Namun tema mudik yang lebih menarik dilihat dari ranah antropologi. Terlepas dari istilah mudik yang kurang tepat menggambarkan suasana menjelang Idul Fitri, tema mudik juga harus dipahami dengan cara pandang orang Indonesia.
Dalam karya master piece-nya, Prof. Koentjaraningrat (Pak Koen), dijelaskan untuk melihat sebuah kebudayaan suku bangsa dapat dilihat dari berbagai unsur.
Menggunakan istilah “Suku bangsa” untuk melihat kebudayaan di Indonesia kurang tepat. Apabila dilihat dari berbagai unsur pembentuk kebudayaan, maka berbagai yang disebut sebagai “suku bangsa” justru menunjukkan derajat sebagai bangsa.
Lihatlah Unsur kebudayaan seperti Bahasa, system mata pencarian, system kekerabatan, kesatuan hidup local tradisional, system religi, system teknologi dan kesenian tradisional.
Namun yang paling Penting adalah cara pandang orang Indonesia memandang mudik.
Mudik tidak sekedar “kekangenan” untuk menikmati sejenak dari rutinitas di kota akan kembali menyegarkan batin yang sempat tersita di kota.
Atau Mudik diwujudkan sebagai identitas masyarakat yang masih mengagungkan nilai-nilai lokal didalam menghadapi pusaran zaman.

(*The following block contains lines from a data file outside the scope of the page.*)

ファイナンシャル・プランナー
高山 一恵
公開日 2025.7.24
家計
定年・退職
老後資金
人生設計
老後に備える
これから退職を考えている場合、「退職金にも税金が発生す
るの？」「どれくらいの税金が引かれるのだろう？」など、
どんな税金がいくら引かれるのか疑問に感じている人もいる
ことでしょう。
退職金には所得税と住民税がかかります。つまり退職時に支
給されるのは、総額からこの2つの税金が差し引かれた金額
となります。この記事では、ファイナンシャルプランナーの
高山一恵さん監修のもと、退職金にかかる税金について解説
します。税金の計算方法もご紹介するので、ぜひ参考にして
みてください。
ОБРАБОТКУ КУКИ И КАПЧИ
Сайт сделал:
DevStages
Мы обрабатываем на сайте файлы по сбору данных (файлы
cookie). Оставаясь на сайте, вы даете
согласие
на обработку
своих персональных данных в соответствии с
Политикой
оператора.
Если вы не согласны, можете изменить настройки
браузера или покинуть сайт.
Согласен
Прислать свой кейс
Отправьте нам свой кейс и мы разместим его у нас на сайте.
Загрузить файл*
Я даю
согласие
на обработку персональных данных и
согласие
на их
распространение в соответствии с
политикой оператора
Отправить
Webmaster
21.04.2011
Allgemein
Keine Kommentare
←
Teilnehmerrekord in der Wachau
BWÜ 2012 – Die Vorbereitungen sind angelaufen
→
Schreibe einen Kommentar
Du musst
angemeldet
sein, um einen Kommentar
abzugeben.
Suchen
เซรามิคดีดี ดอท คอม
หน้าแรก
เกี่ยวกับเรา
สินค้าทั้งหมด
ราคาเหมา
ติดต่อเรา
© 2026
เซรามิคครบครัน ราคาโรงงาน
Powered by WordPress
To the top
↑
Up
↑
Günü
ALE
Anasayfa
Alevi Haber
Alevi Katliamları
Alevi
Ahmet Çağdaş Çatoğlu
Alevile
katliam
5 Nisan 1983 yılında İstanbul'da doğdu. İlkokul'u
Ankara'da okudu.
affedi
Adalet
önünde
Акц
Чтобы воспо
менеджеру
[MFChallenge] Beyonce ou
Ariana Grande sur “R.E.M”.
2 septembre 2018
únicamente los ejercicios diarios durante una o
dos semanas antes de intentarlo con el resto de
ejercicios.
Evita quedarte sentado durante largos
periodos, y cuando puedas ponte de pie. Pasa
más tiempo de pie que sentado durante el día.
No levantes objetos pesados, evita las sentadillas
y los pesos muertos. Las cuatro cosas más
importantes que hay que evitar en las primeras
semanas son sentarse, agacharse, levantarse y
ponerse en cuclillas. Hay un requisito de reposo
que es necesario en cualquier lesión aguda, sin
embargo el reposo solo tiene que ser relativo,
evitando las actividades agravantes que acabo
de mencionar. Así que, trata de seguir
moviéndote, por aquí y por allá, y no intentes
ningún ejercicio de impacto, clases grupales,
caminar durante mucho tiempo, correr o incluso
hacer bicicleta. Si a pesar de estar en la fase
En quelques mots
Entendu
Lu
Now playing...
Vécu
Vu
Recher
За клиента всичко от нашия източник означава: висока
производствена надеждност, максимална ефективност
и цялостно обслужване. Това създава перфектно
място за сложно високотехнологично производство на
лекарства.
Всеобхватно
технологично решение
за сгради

Atau Mudik merupakan kesempatan ”bersilahturahmi” dan tradisi bersinggunggan dengan budaya. Sekaligus Dengan tradisi mudik, masyarakat menjadi berarti dan menemukan jati diri sebagai insan manusia yang rendah hati.
Sama sekali tidak.
Menurut Jakob Sumardjo: “Dalam masyarakat dengan konteks budaya mistis ini terdapat cara berpikir berdasarkan kesatuan kosmos. Mikrokosmos (manusia), makrokosmos (semesta), dan metakosmos (alam lain) menjadi satu keutuhan”. Konsep adanya kehidupan sesudah kematian, sesungguhnya berawal dari masa prasejarah ini. Cara berpikir bahwa ada sesuatu kekuatan di luar diri manusia dan menguasai mereka yang masih hidup merupakan norma-norma yang dijunjung tinggi dan utama dalam hidup dan kehidupan manusia purba, sebagai sebuah sistem kepercayaan.
Alam cosmopolitan umumnya memiliki ciri antara lain. Magis dan keagamaan (magis religious), nyata atau konkrit (concrete), kontan atau tunai, (cash), keberlakuan ajeg (constant) dan fleksibel (flexible).
Menurut Zulyani Hidayah didalam bukunya “Ensiklopedi Suku Bangsa di Indonesia” Masyarakat Melayu Jambi termasuk kedalam termasuk rumpun kesukuan Melayu.
Sehingga Menurut Yusmar Yusuf didalam bukunya “Studi Melayu”, Secara fenomologis, Melayu merupakan sebuah entitas kultural (Malay/Malayness sebagai cultural termn/terminologi kebudayaan). Menurut Yusmar Yusuf, kearifan dan tradisi Melayu ditandai dengan aktivitas di Kampung. Kampung merupakan pusat ingatan (center of memory), sekaligus pusat suam (center of soul). Kampung menjadi pita perekam tradisi, kearifan lokal (local wisdom).
Berbagai ritual yang diadakan saat pulang kampung seperti “Kenduri sko” yang masih terjadi membuktikan, Kampung merupakan pusat ingatan (center of memory) masih diterapkan dalam praktek dalam kehidupan sehari-hari.
Cara merawat cerita yang kemudian diturunkan turun temurun. Sesuai dengna Seloko Jambi “Bak li beganti li, lapuk pua jelipung tumbuh. Bak lapuh di ujung tanjung ilang sekok timbul sekok.
Sehingga untuk memahami cara pandang masyarakat Melayu Jambi lebih mudah dipahami dari pendekatan antropologi. Salah Satu materi yang akan mudah dipahami apabila kita ikut bergumul, bagian dari “cara Pandang”. Sekaligus bisa merasakan.
Bukan semata-mata hanya melihat dari gejala-gejala sosial semata.